First, we benchmark a single producer and single consumer, each running in a goroutine. With this test, the improvement between padded and unpadded is fairly small, about 15%.

BenchmarkRingBufferSPSC-8 10000000 156 ns/op
BenchmarkRingBufferPaddedSPSC-8 10000000 132 ns/op

However, when we have multiple producers and multiple consumers, say 100 each, the difference becomes slightly more pronounced. In this case, the padded version is about 36% faster.

BenchmarkRingBufferMPMC-8 100000 27763 ns/op
BenchmarkRingBufferPaddedMPMC-8 100000 17860 ns/op

False sharing is a very real problem. Depending on the amount of concurrency and memory contention, it can be worth introducing padding to help alleviate its effects. These numbers might seem negligible, but they start to add up, particularly in situations where every clock cycle counts.

Lock-Freedom

Lock-free data structures are important for fully utilizing multiple cores. Considering Go is targeted at highly concurrent use cases, it doesn’t offer much in the way of lock-freedom. The encouragement seems to be largely directed towards channels and, to a lesser extent, mutexes.

That said, the standard library does offer the usual low-level memory primitives with the atomic package. Compare-and-swap, atomic pointer access—it’s all there. However, use of the atomic package is heavily discouraged:

We generally don’t want sync/atomic to be used at all…Experience has shown us again and again that very very few people are capable of writing correct code that uses atomic operations…If we had thought of internal packages when we added the sync/atomic package, perhaps we would have used that. Now we can’t remove the package because of the Go 1 guarantee.

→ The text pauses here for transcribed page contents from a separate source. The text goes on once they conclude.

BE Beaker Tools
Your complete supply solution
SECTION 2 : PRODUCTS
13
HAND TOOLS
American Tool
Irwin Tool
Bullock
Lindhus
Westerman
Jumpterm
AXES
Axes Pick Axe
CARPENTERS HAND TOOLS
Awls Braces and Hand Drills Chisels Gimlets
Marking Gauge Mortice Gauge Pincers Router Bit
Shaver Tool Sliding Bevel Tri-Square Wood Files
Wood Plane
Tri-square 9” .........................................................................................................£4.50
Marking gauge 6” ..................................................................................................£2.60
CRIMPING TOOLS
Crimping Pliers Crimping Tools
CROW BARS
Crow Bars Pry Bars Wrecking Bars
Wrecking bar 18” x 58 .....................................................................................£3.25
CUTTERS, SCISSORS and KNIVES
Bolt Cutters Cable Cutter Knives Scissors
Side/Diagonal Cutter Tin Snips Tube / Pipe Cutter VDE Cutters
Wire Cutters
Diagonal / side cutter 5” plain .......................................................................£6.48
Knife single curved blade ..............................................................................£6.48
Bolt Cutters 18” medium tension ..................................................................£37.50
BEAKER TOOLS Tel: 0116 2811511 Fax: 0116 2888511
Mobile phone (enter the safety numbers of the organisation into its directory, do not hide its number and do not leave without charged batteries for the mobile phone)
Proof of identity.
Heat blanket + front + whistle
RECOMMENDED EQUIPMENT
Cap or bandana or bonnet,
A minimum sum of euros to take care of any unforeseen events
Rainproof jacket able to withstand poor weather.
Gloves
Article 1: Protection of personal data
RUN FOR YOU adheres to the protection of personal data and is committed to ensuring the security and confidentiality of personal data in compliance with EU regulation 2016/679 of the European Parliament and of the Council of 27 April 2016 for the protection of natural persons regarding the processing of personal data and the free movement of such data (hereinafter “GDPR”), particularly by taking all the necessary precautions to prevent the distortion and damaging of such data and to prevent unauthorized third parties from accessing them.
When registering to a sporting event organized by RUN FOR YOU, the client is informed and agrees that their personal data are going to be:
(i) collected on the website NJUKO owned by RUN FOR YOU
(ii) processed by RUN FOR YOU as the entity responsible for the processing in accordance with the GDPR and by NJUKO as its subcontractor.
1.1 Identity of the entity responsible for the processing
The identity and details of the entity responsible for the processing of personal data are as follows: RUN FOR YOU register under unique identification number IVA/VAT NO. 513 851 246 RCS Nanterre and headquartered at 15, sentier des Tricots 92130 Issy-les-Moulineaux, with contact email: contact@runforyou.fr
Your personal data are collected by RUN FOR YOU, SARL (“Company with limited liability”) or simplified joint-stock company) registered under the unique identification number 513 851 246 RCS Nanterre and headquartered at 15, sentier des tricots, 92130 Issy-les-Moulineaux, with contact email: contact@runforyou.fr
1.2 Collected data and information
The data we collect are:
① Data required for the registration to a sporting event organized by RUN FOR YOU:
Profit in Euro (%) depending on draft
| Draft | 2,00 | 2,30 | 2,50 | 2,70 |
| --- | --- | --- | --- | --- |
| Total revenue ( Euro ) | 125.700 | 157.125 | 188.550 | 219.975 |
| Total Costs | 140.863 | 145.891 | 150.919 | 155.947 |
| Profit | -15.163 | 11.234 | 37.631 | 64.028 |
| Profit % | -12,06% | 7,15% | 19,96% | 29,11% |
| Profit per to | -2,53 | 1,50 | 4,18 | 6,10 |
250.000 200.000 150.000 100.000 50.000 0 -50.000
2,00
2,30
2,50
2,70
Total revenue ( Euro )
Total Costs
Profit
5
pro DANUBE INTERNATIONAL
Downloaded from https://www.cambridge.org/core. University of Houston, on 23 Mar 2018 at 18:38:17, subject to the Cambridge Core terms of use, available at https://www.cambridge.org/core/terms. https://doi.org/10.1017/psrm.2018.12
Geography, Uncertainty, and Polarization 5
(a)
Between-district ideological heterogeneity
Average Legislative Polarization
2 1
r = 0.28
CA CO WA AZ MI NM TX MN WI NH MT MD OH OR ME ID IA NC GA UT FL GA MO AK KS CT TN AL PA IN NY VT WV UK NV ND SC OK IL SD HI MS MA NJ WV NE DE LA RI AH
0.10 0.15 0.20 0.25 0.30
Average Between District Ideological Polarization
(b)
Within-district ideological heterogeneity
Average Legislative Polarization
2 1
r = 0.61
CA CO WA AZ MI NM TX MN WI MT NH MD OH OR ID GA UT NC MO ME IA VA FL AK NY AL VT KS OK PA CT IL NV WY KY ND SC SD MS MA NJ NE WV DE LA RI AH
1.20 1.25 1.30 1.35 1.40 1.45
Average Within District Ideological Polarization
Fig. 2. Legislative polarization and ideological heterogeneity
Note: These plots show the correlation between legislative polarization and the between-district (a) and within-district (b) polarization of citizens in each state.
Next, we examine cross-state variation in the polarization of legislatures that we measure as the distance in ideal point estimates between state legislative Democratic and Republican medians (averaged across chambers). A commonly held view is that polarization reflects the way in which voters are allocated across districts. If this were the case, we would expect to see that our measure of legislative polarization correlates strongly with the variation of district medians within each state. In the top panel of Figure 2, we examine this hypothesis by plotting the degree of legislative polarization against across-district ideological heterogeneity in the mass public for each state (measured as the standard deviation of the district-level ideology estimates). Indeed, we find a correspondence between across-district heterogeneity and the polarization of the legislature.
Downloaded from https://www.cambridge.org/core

How hard can lock-free really be though? Just rub some CAS on it and call it a day, right? After a sufficient amount of hubris, I’ve come to learn that it’s definitely a double-edged sword. Lock-free code can get complicated in a hurry. The atomic and unsafe packages are not easy to use, at least not at first. The latter gets its name for a reason. Tread lightly—this is dangerous territory. Even more so, writing lock-free algorithms can be tricky and error-prone. Simple lock-free data structures, like the ring buffer, are pretty manageable, but anything more than that starts to get hairy.

The Ctrie, which I wrote about in detail, was my foray into the world of lock-free data structures beyond your standard fare of queues and lists. Though the theory is reasonably understandable, the implementation is thoroughly complex. In fact, the complexity largely stems from the lack of a native double compare-and-swap, which is needed to atomically compare indirection nodes (to detect mutations on the tree) and node generations (to detect snapshots taken of the tree). Since no hardware provides such an operation, it has to be simulated using standard primitives (and it can).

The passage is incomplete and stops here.